The pro-independence majority in Catalonia's newly elected parliament has picked radical separatist Laura Borras for speaker, paving the way for the election of a new coalition government in two weeks.

The former culture minister, who is an ally of exiled ex-president Carles Puigdemont, set the tone for the upcoming legislature. Borras was stripped of her immunity as member of Spain's Congress last year after she was accused of misuse of public funds when she was in charge of the Institute of Catalan Letters.

Putting up a challenge to Borras separatists are members of the far right Vox, who made their way into Catalan politics for the first time in the 2021 vote.

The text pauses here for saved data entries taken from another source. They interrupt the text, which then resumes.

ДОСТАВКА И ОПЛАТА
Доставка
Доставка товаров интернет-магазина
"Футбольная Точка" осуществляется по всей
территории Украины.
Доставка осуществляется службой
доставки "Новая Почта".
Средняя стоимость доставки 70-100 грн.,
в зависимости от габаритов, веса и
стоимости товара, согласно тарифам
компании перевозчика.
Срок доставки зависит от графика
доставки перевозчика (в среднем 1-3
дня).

They have vowed to break the seemingly united separatists. However, a majority of lawmakers agreed to erect a cordon sanitaire around the populist party which won 11 seats in the February election.

The leader of the far-right party in Catalonia vowed to fight back. The next stage for Catalan lawmakers is the election of a president for the region. Former vice-president Pere Aragonés from the Republican Left Party of Catalonia is the likely candidate.

He is a firm believer in the independence of Catalonia from Spain but unlike the speaker of parliament, he advocates a more moderate approach with the central government in Madrid. With a new speaker under investigation, and a spectacular breakthrough for the far-right, Catalonia’s parliament is off to a rocky start.

For now, the road ahead is clear for the pro-independence majority to form a government and get down to business, except this time, the man at the helm in the Generalitat will be holding out an olive branch in one hand, and the Estelada flag in the other.